OPDP Issues Enforcement Letter for Investigational Drug Promotion

April 30, 2019 – In its first enforcement letter of 2019, the FDA’s Office of Prescription Drug Promotion (OPDP) asserts that an article posted on a sponsor’s website misbrands the investigational drug “Sodium Acetate C-11” (11-C Acetate) because it suggests in a promotional context that the drug is safe and effective for the purpose for which it is being investigated – as a PET scan agent for detecting recurrent prostate cancer.

“This is another reminder that sponsors must scrupulously avoid presenting an investigational drug as though its safety and effectiveness have been approved. It is notable that about half of enforcement letters over the past few years have been for unapproved drugs,” stated Coalition for Healthcare Communication Executive Director Jon Bigelow.

The claims at issue were included in an article about current and emerging PET/CT techniques used for screening for recurrent prostate cancer on a blog by Phoenix Molecular Imaging Center Medical Director Dr. Fabio Almeida, M.D.

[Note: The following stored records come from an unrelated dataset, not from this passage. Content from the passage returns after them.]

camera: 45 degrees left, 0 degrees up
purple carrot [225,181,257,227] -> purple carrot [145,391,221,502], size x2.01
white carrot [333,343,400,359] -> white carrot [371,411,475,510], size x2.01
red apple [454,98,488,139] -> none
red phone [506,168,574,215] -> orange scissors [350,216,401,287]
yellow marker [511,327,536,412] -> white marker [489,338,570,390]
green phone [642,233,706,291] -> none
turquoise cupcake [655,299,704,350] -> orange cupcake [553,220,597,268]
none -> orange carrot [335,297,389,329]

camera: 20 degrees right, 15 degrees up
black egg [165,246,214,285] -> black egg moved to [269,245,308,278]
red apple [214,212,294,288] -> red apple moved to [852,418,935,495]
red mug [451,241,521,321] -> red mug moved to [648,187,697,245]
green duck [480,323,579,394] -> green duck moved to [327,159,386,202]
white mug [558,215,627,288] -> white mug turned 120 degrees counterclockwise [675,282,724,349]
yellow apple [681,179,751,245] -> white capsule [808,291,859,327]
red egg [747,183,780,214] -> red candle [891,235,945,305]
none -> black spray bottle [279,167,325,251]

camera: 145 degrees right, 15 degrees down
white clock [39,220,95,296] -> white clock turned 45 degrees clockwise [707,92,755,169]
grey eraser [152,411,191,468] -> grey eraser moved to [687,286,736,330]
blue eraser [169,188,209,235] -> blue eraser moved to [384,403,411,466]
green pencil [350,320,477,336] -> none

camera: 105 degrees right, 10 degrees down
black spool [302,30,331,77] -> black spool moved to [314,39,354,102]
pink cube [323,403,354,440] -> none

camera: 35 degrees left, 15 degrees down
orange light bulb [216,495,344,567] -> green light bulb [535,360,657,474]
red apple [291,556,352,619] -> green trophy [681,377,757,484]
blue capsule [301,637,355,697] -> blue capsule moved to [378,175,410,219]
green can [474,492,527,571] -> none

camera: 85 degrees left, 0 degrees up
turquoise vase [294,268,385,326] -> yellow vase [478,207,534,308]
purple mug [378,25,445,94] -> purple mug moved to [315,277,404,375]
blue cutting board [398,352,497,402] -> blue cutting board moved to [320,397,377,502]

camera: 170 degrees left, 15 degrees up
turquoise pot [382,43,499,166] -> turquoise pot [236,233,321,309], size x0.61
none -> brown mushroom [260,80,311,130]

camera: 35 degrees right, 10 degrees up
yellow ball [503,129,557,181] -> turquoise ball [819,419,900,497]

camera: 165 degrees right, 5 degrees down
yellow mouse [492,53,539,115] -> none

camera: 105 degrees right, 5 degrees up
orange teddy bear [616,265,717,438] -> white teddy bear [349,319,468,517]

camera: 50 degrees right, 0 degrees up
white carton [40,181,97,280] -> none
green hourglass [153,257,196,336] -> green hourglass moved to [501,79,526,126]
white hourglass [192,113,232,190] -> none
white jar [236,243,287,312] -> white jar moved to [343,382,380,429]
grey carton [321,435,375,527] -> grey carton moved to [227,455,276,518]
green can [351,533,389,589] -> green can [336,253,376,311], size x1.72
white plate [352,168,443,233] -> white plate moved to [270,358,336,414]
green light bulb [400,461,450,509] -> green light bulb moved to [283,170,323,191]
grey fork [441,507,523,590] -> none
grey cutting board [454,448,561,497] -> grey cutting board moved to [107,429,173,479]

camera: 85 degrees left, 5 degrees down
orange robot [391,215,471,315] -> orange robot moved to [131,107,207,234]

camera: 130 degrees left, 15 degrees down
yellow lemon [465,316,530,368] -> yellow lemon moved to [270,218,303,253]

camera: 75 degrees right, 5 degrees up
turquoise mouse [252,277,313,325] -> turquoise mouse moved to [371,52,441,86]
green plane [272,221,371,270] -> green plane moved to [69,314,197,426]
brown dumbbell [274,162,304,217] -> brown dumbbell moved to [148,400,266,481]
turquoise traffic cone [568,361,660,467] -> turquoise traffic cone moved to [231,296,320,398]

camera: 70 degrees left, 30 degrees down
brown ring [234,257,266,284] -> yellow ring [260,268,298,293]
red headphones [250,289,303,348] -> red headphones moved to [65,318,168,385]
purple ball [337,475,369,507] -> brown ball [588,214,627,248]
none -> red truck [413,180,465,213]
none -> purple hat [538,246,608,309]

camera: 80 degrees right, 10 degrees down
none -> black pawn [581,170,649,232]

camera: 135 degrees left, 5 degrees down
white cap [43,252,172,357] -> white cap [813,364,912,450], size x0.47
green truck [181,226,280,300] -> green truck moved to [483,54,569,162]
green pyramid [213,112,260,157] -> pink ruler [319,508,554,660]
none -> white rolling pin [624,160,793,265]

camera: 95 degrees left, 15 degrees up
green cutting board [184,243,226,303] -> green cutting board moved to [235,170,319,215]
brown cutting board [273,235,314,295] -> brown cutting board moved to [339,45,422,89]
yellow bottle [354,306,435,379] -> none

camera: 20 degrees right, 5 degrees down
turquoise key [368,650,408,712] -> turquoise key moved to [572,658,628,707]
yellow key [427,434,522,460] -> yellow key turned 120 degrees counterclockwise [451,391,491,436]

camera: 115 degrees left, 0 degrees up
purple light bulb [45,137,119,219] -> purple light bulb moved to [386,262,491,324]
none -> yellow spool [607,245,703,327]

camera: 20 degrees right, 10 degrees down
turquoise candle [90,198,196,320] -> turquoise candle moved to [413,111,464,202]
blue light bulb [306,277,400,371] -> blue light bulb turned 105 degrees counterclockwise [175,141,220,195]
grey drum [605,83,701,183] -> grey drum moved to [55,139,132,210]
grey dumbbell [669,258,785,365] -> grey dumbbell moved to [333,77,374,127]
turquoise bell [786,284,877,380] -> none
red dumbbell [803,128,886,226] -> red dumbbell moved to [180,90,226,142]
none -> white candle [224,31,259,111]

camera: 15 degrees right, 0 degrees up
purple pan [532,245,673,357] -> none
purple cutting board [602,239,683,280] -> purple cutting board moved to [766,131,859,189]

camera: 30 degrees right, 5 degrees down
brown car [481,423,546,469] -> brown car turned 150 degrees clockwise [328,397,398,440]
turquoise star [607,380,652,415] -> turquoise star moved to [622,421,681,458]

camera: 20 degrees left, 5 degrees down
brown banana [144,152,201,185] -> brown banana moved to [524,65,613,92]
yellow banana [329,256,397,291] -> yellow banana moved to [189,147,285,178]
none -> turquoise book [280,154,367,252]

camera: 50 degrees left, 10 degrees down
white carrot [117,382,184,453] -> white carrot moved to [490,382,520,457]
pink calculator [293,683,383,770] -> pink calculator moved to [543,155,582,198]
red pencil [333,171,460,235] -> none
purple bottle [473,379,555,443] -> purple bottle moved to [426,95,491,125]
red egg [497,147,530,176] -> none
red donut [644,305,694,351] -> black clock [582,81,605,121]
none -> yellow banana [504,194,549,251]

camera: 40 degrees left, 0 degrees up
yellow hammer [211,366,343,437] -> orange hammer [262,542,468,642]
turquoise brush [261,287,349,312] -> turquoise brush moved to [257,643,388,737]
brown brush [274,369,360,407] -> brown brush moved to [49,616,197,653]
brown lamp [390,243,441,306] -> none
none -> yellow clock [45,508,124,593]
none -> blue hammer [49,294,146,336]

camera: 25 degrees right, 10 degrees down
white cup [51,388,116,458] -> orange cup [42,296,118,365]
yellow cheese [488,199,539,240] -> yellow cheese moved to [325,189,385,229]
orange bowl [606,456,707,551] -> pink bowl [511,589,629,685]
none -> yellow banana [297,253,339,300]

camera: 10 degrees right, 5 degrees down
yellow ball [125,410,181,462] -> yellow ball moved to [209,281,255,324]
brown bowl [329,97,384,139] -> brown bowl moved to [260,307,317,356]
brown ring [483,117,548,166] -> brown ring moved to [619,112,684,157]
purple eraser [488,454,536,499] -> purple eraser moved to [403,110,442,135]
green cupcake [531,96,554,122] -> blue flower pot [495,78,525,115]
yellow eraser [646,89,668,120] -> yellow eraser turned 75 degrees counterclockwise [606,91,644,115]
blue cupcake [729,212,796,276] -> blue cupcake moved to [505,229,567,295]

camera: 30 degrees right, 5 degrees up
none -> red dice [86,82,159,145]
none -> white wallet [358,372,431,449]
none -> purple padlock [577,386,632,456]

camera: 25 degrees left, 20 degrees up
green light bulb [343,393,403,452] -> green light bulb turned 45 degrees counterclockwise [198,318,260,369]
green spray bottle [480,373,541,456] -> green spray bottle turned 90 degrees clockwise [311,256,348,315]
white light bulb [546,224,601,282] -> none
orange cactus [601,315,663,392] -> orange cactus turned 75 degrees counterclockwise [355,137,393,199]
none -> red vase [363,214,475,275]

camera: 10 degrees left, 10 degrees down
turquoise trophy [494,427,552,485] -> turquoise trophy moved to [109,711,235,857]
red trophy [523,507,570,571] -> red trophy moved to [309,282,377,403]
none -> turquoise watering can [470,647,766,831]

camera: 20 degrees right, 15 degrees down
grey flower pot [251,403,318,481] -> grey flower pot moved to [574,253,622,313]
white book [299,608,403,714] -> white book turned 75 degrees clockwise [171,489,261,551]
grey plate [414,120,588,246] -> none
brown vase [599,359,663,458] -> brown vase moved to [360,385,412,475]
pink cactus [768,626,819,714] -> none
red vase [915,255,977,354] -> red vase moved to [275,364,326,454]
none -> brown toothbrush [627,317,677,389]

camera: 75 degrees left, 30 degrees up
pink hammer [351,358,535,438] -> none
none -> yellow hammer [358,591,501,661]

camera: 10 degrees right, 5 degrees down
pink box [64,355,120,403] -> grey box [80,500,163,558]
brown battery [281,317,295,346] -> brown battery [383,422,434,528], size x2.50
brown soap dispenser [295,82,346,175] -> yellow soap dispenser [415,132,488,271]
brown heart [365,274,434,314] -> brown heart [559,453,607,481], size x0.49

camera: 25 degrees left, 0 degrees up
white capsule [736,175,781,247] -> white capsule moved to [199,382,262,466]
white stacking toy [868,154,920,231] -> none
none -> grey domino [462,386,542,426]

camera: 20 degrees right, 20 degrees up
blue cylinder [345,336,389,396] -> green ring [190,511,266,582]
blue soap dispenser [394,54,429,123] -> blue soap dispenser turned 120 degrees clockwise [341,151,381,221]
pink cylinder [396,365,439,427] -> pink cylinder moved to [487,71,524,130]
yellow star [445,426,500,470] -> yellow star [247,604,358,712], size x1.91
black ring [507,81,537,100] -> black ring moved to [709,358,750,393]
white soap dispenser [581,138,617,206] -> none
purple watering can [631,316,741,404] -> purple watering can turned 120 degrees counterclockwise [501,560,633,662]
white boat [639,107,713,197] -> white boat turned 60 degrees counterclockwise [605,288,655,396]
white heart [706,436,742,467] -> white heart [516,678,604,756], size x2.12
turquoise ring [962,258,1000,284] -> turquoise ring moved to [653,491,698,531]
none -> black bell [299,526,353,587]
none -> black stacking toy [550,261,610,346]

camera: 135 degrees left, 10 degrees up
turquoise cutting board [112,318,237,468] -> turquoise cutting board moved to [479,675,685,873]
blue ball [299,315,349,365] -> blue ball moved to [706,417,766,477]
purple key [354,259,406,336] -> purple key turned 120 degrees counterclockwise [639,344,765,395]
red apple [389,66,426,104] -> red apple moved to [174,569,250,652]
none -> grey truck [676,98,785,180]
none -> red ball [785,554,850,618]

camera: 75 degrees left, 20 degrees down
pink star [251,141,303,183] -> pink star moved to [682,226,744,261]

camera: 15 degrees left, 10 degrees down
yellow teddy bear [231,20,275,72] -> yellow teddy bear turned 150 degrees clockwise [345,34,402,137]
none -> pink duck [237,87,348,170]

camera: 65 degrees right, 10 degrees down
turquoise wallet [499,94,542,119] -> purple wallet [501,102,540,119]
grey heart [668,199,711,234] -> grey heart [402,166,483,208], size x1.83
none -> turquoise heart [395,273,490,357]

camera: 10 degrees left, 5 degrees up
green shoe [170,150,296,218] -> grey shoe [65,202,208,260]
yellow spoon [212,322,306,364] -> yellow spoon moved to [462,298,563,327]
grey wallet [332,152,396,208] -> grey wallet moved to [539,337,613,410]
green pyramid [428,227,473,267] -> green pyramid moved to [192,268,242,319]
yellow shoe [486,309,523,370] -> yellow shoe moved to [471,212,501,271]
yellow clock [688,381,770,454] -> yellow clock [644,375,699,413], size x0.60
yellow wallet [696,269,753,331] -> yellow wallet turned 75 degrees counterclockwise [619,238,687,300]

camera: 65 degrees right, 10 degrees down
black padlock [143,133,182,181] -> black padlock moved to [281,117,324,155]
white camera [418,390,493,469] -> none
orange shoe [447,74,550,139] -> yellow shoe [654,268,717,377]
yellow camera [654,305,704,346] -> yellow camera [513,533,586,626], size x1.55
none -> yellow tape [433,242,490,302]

Trials for 11-C Acetate are being conducted at Phoenix, according to the website, and OPDP states that Almeida is the sponsor and principal investigator for the investigational new drug. “Your webpage describes 11C-Acetate as a useful PET scan agent for detecting recurrent prostate cancer. This use is one for which a prescription would be needed because it requires the supervision of a physician and, thus, adequate directions for lay use cannot be written,” the Feb. 15 Untitled Letter states.

Although investigational drugs are exempt from being misbranded for a lack of “adequate directions for use,” FDA regulations stipulate that sponsors and investigators “shall not represent in a promotional context that an investigational new drug is safe or effective for the purposes for which it is under investigation or otherwise promote the drug.” OPDP alleges that promoting 11-C Acetate as safe and effective for the purpose for which it is being investigated when it has not yet been approved is a failure to comply with the terms of the exemption.

A few of the claims that the OPDP states misbrand 11-C Acetate include:

  • “11C-choline and 11C-acetate are lipid metabolism PET agents. Both of these agents are useful for detecting recurrent disease after a PSA [prostate-specific antigen] relapse.”
  • “Small direct comparison studies of 11C-acetate and 11C-choline have revealed no clear clinical differences between these agents, although a few studies have suggested a higher detection rate of local recurrences and small pelvic lymph node metastases with 11C-acetate.”
  • “In some patients, the muscle uptake of Axumin [(fluciclovine F 18)] may be so high as to render the study non-diagnostic, despite having properly abstained from physical activity prior to the scan. Additionally, in a small but significant number of patients, interfering urinary excretion is seen. These factors likely help explain the apparent lower performance of this agent compared to 11C-Acetate and Choline.”
  • “The lack of urinary tracer excretion of 11C-Acetate allows visualization of small and subtle lesions in this region, not typically possible with PSMA [prostate-specific membrane antigen] based agents.”

The OPDP concludes in the enforcement letter that these and other claims make statements about the safety and efficacy of 11-C Acetate and “suggest in a promotional context that 11-C Acetate, an investigational new drug, has been shown to be different from or superior to approved therapies for PET imaging.

And, although the webpage states that 11-C Acetate is “available under expanded access clinical trials at multiple institutions,” OPDP finds that this language “neither adequately conveys that the product is unapproved, nor sufficiently mitigates impressions conveyed by other presentations that 11C-Acetate is safe and effective for any use.” Further, OPDP states that the claims made are misleading, “especially considering the serious nature of disease recurrence and the need for early detection.”

In summary, the OPDP states that “the above cited claims and presentations on the webpage represent the drug as having an established role in the PET imaging of prostate cancer, when 11C-Acetate has not been proven to be safe and effective within the meaning of the FD&C Act and has not been approved as a drug under that authority for any use.”